A Cornucopia From The Yard

We stopped buying vegetables months ago, with the exception of onions and potatoes, although we're about to stop buying those as well. We do still buy some organic fruit from the farmers market once a week but I figure on average, we are saving around $40.00/week on the produce which we used to buy but now grow ourselves. That's an savings of $160-$180 per month for our family of four. With the skyrocketing price of everything these days especially with regard to food and produce, I imagine that the dollar amount we'll be saving will increase over time. Which brings me to my next point. We cannot possibly eat the amount we currently grow and are looking to further expand our garden beds by another 150 sq. ft. or so. With the existing 350 sq. ft. of beds that we're currently cultivating, we can supply enough produce for at least 8-9 people year round. Once four new beds go in where the lawn used to be, I'd estimate that we'll produce enough for 10-12 people per year. A while ago the kids came up with the idea to set up a weekend produce stand in our neighborhood. I absolutely love this idea for many reasons. First off it will allow us to sell all of the excess organic produce to our neighbors for pennies on the dollar, well below what they could buy it for at any market. It will give the kids a chance to learn firsthand about how commerce can work and I will feel good about giving them a allowance from a portion of the proceeds. My neighbors constantly comment on how nice it would be to have home grown produce on demand like we do, so I think this concept will be a hit.

2 comments:

Contrary Colleen said...

That's a great idea Rachel.
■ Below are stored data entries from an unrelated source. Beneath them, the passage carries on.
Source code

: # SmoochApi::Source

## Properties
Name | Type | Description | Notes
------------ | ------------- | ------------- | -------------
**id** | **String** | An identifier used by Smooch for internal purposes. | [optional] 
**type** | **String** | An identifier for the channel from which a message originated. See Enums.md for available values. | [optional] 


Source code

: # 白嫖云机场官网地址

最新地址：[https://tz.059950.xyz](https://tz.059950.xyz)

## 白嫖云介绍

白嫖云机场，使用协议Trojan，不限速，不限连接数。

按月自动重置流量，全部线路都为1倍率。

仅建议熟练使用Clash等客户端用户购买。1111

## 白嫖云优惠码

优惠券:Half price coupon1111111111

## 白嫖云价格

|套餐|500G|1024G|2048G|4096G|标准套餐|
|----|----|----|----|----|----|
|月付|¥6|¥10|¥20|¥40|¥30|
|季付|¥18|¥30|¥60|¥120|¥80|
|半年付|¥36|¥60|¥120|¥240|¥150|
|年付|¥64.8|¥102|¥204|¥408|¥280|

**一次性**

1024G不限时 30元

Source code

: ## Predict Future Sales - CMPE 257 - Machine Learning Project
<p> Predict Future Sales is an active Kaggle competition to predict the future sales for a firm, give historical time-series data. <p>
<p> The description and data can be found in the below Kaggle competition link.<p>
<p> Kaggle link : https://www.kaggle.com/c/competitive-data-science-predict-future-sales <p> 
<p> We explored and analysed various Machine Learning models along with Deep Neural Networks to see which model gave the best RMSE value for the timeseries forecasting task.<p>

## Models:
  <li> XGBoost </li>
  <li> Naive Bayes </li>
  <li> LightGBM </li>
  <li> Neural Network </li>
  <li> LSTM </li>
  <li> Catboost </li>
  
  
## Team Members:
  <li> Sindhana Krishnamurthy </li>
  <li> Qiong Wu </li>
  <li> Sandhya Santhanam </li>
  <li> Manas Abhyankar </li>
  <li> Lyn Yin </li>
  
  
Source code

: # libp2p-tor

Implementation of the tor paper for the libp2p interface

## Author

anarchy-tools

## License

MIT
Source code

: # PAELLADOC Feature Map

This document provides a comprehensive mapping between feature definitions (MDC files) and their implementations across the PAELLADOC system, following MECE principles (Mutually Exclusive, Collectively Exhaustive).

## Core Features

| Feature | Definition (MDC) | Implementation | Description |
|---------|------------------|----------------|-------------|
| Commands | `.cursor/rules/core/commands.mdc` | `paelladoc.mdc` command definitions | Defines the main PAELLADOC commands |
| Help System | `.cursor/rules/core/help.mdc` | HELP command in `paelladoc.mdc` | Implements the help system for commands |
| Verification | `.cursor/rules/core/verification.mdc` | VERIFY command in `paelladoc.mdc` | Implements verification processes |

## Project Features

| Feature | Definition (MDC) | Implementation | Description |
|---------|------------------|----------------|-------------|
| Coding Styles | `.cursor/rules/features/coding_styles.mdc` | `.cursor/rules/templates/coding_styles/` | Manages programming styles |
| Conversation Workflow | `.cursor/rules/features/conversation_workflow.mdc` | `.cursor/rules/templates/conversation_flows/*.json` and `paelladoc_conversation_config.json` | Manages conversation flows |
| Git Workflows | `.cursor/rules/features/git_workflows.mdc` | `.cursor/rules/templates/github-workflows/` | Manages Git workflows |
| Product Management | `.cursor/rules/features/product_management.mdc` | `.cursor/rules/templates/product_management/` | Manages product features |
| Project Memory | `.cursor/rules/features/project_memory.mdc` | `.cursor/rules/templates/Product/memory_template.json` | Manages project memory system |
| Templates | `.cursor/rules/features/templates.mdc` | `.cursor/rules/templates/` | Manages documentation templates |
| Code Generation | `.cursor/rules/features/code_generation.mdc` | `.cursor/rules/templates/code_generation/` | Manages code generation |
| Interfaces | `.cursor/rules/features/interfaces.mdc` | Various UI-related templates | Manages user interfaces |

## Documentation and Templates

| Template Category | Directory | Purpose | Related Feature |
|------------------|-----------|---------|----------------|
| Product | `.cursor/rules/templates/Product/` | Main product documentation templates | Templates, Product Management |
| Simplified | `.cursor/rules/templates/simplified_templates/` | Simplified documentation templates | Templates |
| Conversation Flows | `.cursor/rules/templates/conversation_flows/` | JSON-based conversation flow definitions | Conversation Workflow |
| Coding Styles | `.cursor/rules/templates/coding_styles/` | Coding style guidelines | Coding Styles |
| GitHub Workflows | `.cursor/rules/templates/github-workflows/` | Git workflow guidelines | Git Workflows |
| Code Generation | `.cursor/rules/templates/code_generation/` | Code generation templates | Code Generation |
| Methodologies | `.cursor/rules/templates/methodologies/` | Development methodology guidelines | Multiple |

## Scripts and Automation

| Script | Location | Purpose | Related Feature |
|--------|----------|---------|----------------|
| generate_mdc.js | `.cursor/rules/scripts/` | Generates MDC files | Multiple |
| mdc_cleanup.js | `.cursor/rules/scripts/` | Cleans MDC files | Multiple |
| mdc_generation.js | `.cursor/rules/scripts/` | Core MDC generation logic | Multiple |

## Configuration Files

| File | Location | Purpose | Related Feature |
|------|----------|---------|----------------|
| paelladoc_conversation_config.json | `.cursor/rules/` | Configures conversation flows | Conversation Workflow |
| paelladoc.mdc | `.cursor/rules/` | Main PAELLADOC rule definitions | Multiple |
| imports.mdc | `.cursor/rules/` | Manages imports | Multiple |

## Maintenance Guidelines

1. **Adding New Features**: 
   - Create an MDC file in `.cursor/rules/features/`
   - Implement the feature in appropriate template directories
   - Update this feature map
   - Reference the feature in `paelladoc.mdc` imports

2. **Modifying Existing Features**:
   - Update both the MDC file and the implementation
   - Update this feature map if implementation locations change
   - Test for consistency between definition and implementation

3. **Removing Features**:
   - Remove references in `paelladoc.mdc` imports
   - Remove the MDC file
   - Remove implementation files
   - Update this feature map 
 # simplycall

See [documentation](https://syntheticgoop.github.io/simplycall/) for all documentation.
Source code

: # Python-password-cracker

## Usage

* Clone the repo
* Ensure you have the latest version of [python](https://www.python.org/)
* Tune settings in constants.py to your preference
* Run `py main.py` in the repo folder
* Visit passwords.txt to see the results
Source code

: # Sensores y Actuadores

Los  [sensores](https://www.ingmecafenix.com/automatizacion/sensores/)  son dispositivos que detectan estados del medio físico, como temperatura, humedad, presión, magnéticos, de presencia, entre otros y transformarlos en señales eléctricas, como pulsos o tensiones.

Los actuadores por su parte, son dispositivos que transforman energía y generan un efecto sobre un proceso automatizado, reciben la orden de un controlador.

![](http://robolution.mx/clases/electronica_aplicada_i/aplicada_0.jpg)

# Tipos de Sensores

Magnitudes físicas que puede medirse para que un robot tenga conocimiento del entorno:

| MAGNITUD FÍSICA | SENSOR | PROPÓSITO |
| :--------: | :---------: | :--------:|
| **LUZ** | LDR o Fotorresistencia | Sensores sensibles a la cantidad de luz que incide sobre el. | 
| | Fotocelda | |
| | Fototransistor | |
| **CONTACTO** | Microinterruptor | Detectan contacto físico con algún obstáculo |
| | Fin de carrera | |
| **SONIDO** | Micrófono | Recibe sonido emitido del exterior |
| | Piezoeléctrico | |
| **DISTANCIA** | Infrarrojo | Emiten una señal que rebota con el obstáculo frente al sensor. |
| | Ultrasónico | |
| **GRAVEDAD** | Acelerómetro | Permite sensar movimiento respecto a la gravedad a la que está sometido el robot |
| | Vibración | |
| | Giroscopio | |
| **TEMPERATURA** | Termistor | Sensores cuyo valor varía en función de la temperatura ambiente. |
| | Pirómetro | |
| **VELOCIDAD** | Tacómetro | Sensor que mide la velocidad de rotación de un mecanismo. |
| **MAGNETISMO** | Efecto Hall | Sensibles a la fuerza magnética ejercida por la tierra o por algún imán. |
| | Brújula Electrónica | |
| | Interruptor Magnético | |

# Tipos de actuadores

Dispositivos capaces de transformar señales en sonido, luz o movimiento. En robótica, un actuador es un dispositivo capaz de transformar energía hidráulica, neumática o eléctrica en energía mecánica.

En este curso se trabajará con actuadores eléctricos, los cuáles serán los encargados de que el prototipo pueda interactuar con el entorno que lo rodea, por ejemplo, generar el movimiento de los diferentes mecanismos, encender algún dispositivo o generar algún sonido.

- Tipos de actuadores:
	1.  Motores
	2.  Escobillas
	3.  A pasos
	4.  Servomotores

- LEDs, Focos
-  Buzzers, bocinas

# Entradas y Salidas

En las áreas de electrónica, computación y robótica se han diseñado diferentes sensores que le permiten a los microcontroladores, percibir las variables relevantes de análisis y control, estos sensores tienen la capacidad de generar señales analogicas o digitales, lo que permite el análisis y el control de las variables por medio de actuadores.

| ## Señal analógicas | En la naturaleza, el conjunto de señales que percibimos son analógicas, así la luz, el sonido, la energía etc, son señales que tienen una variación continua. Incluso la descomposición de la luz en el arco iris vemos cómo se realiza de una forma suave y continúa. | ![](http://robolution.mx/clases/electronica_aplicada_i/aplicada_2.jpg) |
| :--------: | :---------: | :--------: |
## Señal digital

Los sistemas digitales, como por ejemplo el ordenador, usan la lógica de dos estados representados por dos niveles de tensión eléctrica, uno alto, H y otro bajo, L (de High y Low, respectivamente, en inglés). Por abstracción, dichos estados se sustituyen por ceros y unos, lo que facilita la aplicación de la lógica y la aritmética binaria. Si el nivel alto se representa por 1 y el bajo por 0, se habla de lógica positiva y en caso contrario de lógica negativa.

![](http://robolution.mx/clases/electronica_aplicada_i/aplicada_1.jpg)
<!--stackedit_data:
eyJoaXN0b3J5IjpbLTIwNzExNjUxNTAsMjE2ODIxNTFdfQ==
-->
I'd like to pick your brain on timing regarding vegetable gardening - I recently picked up a few books on the subject but they haven't arrived yet. I'm wondering if some of the things you are harvesting are established from years prior. I find that either nothing is ready at the same time (e.g. lettuce is ready, but nothing else)OR then later that everything is ready at the same time and we can't consume it all before it goes bad.

Seamstrix said...

Wow...I wish we had a big sunny yard. I think we'd totally buy produce from you if you have an over-abundance. I'd prefer to keep things local, seasonal and organic but the transition (at least as far as shopping goes) has been slow.